▶ Selected extract:
Another related aspect to elasticity is shape retention referred to as plasticity.
The realism of an objects deformation in a simulated environment greatly depends on
how well it mimics that of its real life counterpart. In nature we see that not every object
observes strictly elastic behavior but rather when the external force is removed the object
slowly retreats or only partially returns to its original shape. In addition to this
phenomenon, realistic materials will fracture into smaller pieces when certain conditions
are met. This involves the study of local discontinuities within the structure [38, 39, 46],
Elastic materials are ever abundant in our lives and can be observed in almost
every object we can think of in this world, even if the elastic properties seem extremely
minute. One particular work we find to be very influential in this area is the methods
proposed in Example Based Elastic Models [23], The goal is to express elastic materials
in a scientific yet artistic manner such that we can manipulate and simulate solid
materials in a computer-based simulation. To be more clear, the aim is to create a
method in which an artist or scientist can input some specific information about an
objects orientation in different configurations so that the object deforms based on the
10


characteristics of these configurations. An example of this input might be the rendering
of a sponge in a resting position and then a second rendering of the sponge in a
compressed (deformed) position. With this technique the graphics designer has the
ability to create deformations of a solid in any manner that they see fit and in some cases
can more accurately simulate the way an elastic material reacts to forces in a simulation.
This method takes a complete artistic rendering of how the soft-body should look after
deformation which differentiates it from strictly physics based computer animations that
require initialization parameters for material and environmental properties. This could be
seen as an advantageous to strictly physics based animations since tweaking of
parameters may be extremely difficult or even improbable to achieve a desired
deformation.
In this particular method [23], an example manifold built from the sample
configurations of the object is used to project the elastic potential onto the real mesh.
The example manifold is really a subset of the realizable manifold which is constructed
by using the deformation gradient or Green strain tensor of an under-formed and
deformed configuration. To create the example-manifold another step using the least
squares minimization is used to find the closest strain to the realized manifold from a
specific configuration. Once the example-manifold is constructed, it can be used to
derive an example force that attracts the objects current configuration to the desired
deformation. This is done by projecting the current configuration onto the manifold for
computation of the potential elastic strain. Finally, all of the forces that interact with the
elastic material are computed and placed into an implicit Euler solver and simulated on a
classic physics based framework.

▶ Directive A:
What term does the elasticity passage use for shape retention?
The listing that comes next is unrelated to the elasticity passage.

[Data entries]
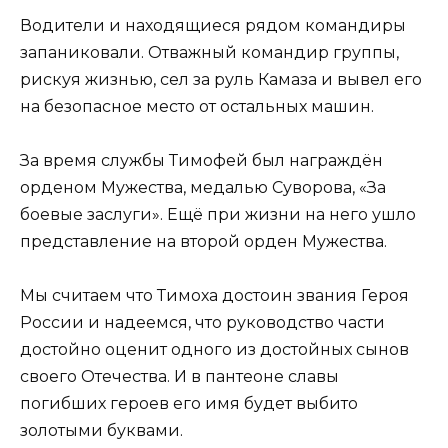
Водители и находящиеся рядом командиры
запаниковали. Отважный командир группы,
рискуя жизнью, сел за руль Камаза и вывел его
на безопасное место от остальных машин.
За время службы Тимофей был награждён
орденом Мужества, медалью Суворова, «За
боевые заслуги». Ещё при жизни на него ушло
представление на второй орден Мужества.
Мы считаем что Тимоха достоин звания Героя
России и надеемся, что руководство части
достойно оценит одного из достойных сынов
своего Отечества. И в пантеоне славы
погибших героев его имя будет выбито
золотыми буквами.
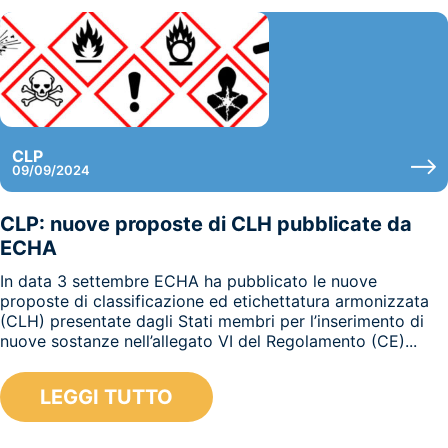
CLP
09/09/2024
CLP: nuove proposte di CLH pubblicate da
ECHA
In data 3 settembre ECHA ha pubblicato le nuove
proposte di classificazione ed etichettatura armonizzata
(CLH) presentate dagli Stati membri per l’inserimento di
nuove sostanze nell’allegato VI del Regolamento (CE)...
LEGGI TUTTO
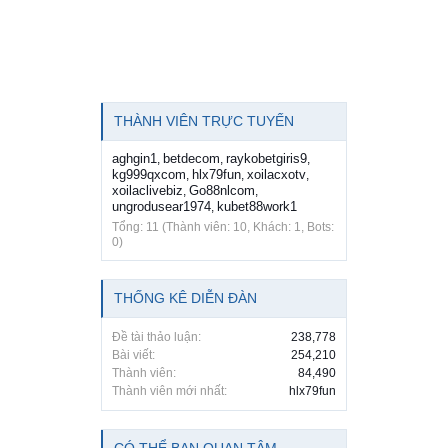
THÀNH VIÊN TRỰC TUYẾN
aghgin1
betdecom
raykobetgiris9
,
,
,
kg999qxcom
hlx79fun
xoilacxotv
,
,
,
xoilaclivebiz
Go88nlcom
,
,
ungrodusear1974
kubet88work1
,
Tổng: 11 (Thành viên: 10, Khách: 1, Bots:
0)
THỐNG KÊ DIỄN ĐÀN
Đề tài thảo luận:
238,778
Bài viết:
254,210
Thành viên:
84,490
Thành viên mới nhất:
hlx79fun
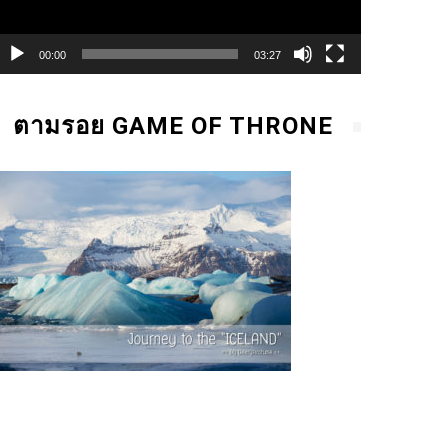
00:00
03:27
ตามรอย GAME OF THRONE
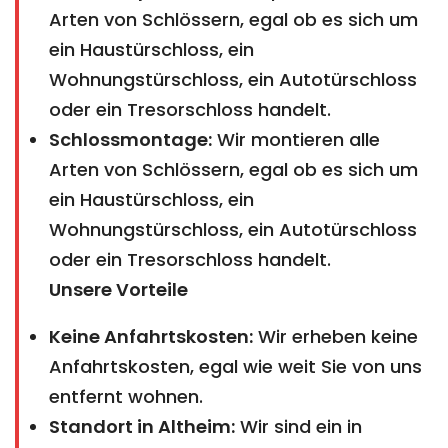
Arten von Schlössern, egal ob es sich um
ein Haustürschloss, ein
Wohnungstürschloss, ein Autotürschloss
oder ein Tresorschloss handelt.
Schlossmontage:
Wir montieren alle
Arten von Schlössern, egal ob es sich um
ein Haustürschloss, ein
Wohnungstürschloss, ein Autotürschloss
oder ein Tresorschloss handelt.
Unsere Vorteile
Keine Anfahrtskosten:
Wir erheben keine
Anfahrtskosten, egal wie weit Sie von uns
entfernt wohnen.
Standort in Altheim:
Wir sind ein in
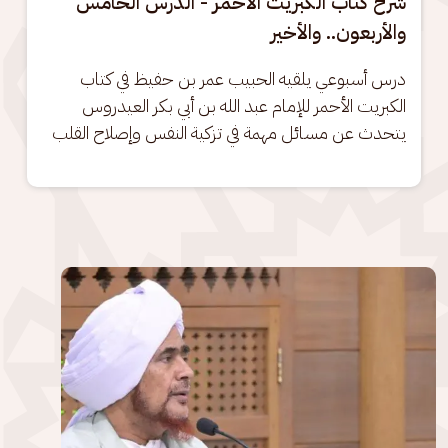
شرح كتاب الكبريت الأحمر - الدرس الخامس
والأربعون.. والأخير
درس أسبوعي يلقيه الحبيب عمر بن حفيظ في كتاب 
الكبريت الأحمر للإمام عبد الله بن أبي بكر العيدروس 
يتحدث عن مسائل مهمة في تزكية النفس وإصلاح القلب
الصورة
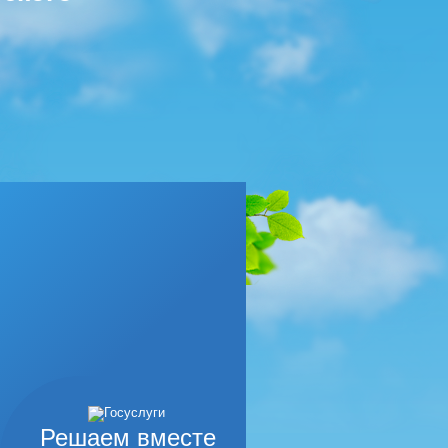
Решаем вместе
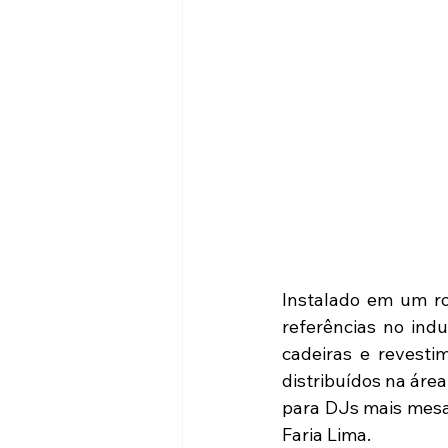
Instalado em um r
referências no indu
cadeiras e revesti
distribuídos na área
para DJs mais mesas
Faria Lima.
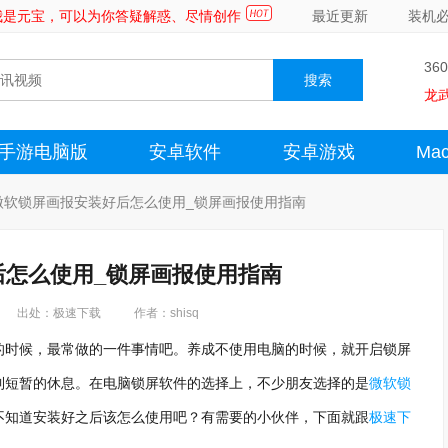
～我是元宝，可以为你答疑解惑、尽情创作
最近更新
装机
36
龙
手游电脑版
安卓软件
安卓游戏
Ma
微软锁屏画报安装好后怎么使用_锁屏画报使用指南
后怎么使用_锁屏画报使用指南
出处：极速下载
作者：shisq
的时候，最常做的一件事情吧。养成不使用电脑的时候，就开启锁屏
到短暂的休息。在电脑锁屏软件的选择上，不少朋友选择的是
微软锁
不知道安装好之后该怎么使用吧？有需要的小伙伴，下面就跟
极速下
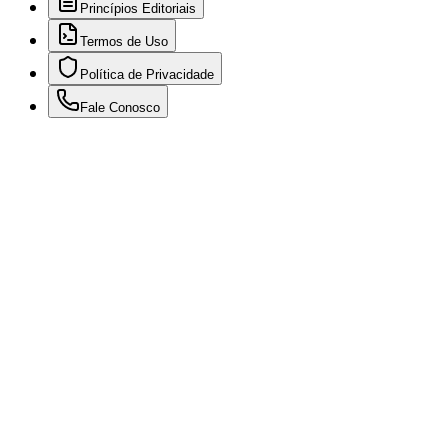
Princípios Editoriais
Termos de Uso
Política de Privacidade
Fale Conosco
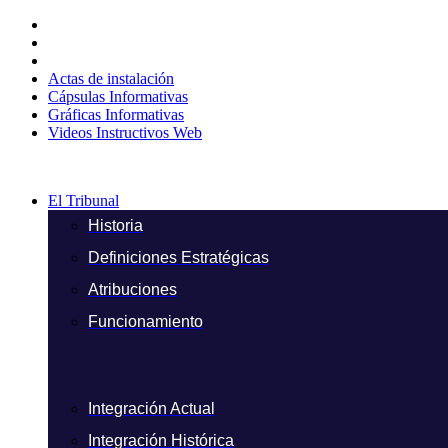
Ir
al
contenido
Actas de instalación
Cápsulas Informativas
Gráficas Informativas
Videos Instructivos Web
El Tribunal
Historia
Definiciones Estratégicas
Atribuciones
Funcionamiento
Integración Actual
Integración Histórica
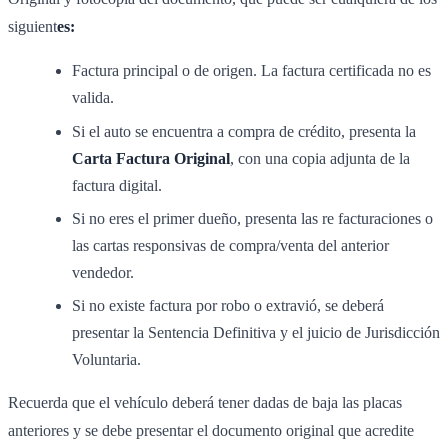
siguient
es:
Factura principal o de origen. La factura certificada no es
valida.
Si el auto se encuentra a compra de crédito, presenta la
Carta Factura Original
, con una copia adjunta de la
factura digital.
Si no eres el primer dueño, presenta las re facturaciones o
las cartas responsivas de compra/venta del anterior
vendedor.
Si no existe factura por robo o extravió, se deberá
presentar la Sentencia Definitiva y el juicio de Jurisdicción
Voluntaria.
Recuerda que el vehículo deberá tener dadas de baja las placas
anteriores y se debe presentar el documento original que acredite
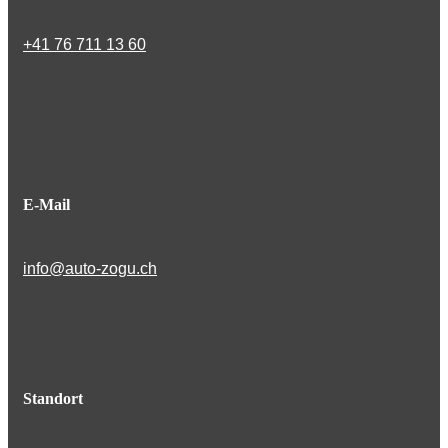
+41 76 711 13 60
E-Mail
info@auto-zogu.ch
Standort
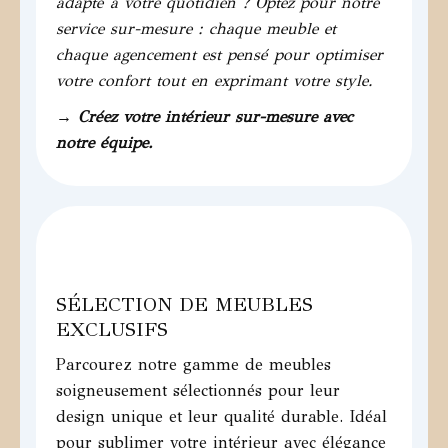
adapté à votre quotidien ? Optez pour notre
service sur-mesure : chaque meuble et
chaque agencement est pensé pour optimiser
votre confort tout en exprimant votre style.
→ Créez votre intérieur sur-mesure avec
notre équipe.
SÉLECTION DE MEUBLES
EXCLUSIFS
Parcourez notre gamme de meubles
soigneusement sélectionnés pour leur
design unique et leur qualité durable. Idéal
pour sublimer votre intérieur avec élégance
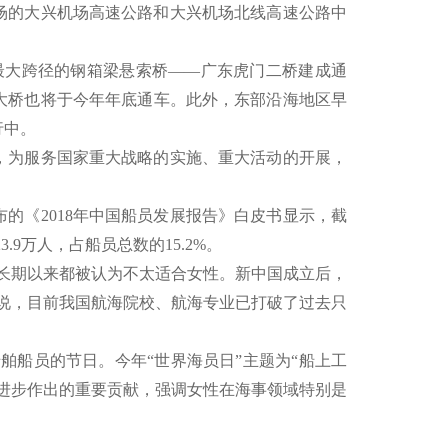
的大兴机场高速公路和大兴机场北线高速公路中
大跨径的钢箱梁悬索桥——广东虎门二桥建成通
大桥也将于今年年底通车。此外，东部沿海地区早
行中。
为服务国家重大战略的实施、重大活动的开展，
《2018年中国船员发展报告》白皮书显示，截
3.9万人，占船员总数的15.2%。
长期以来都被认为不太适合女性。新中国成立后，
说，目前我国航海院校、航海专业已打破了过去只
舶船员的节日。今年“世界海员日”主题为“船上工
进步作出的重要贡献，强调女性在海事领域特别是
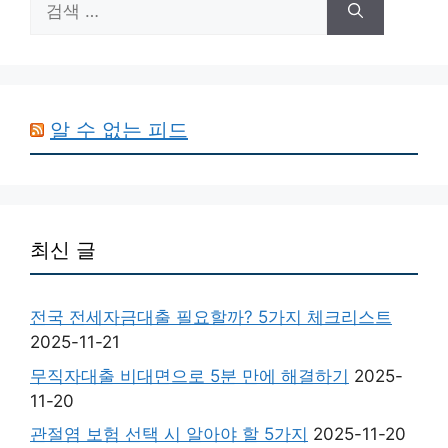
색:
알 수 없는 피드
최신 글
전국 전세자금대출 필요할까? 5가지 체크리스트
2025-11-21
무직자대출 비대면으로 5분 만에 해결하기
2025-
11-20
관절염 보험 선택 시 알아야 할 5가지
2025-11-20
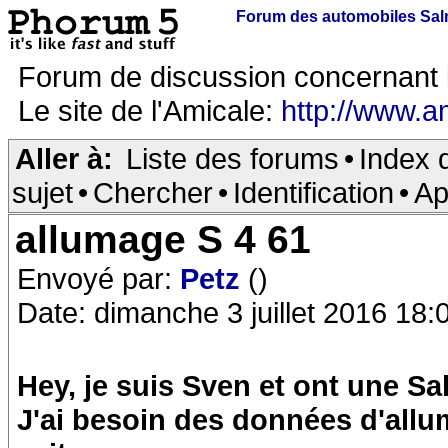
Forum des automobiles Sa
Forum de discussion concernant 
Le site de l'Amicale:
http://www.a
Aller à:
Liste des forums
•
Index 
sujet
•
Chercher
•
Identification
•
Ap
allumage S 4 61
Envoyé par:
Petz
()
Date: dimanche 3 juillet 2016 18:
Hey, je suis Sven et ont une S
J'ai besoin des données d'allum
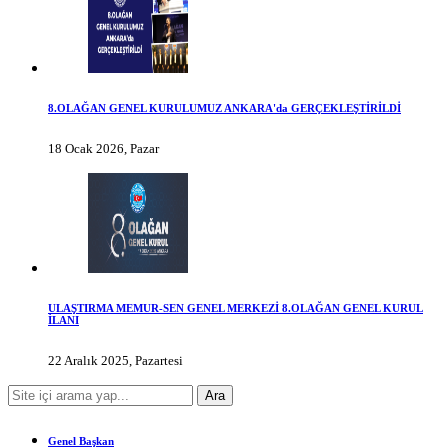
8.OLAĞAN GENEL KURULUMUZ ANKARA'da GERÇEKLEŞTİRİLDİ
18 Ocak 2026, Pazar
ULAŞTIRMA MEMUR-SEN GENEL MERKEZİ 8.OLAĞAN GENEL KURUL
İLANI
22 Aralık 2025, Pazartesi
Genel Başkan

▶ Directive B:
Rewrite the listing as a Markdown table with the columns No. and Line, starting with its first line and going on through the line containing "LEGGI TUTTO", with one numbered row per line. Skip blank lines and leave the pictures out.

▶ Written answer A:
Plasticity.

▶ Written answer B:
| No. | Line |
|---|---|
| 1 | Водители и находящиеся рядом командиры |
| 2 | запаниковали. Отважный командир группы, |
| 3 | рискуя жизнью, сел за руль Камаза и вывел его |
| 4 | на безопасное место от остальных машин. |
| 5 | За время службы Тимофей был награждён |
| 6 | орденом Мужества, медалью Суворова, «За |
| 7 | боевые заслуги». Ещё при жизни на него ушло |
| 8 | представление на второй орден Мужества. |
| 9 | Мы считаем что Тимоха достоин звания Героя |
| 10 | России и надеемся, что руководство части |
| 11 | достойно оценит одного из достойных сынов |
| 12 | своего Отечества. И в пантеоне славы |
| 13 | погибших героев его имя будет выбито |
| 14 | золотыми буквами. |
| 15 | CLP |
| 16 | 09/09/2024 |
| 17 | CLP: nuove proposte di CLH pubblicate da |
| 18 | ECHA |
| 19 | In data 3 settembre ECHA ha pubblicato le nuove |
| 20 | proposte di classificazione ed etichettatura armonizzata |
| 21 | (CLH) presentate dagli Stati membri per l’inserimento di |
| 22 | nuove sostanze nell’allegato VI del Regolamento (CE)... |
| 23 | LEGGI TUTTO |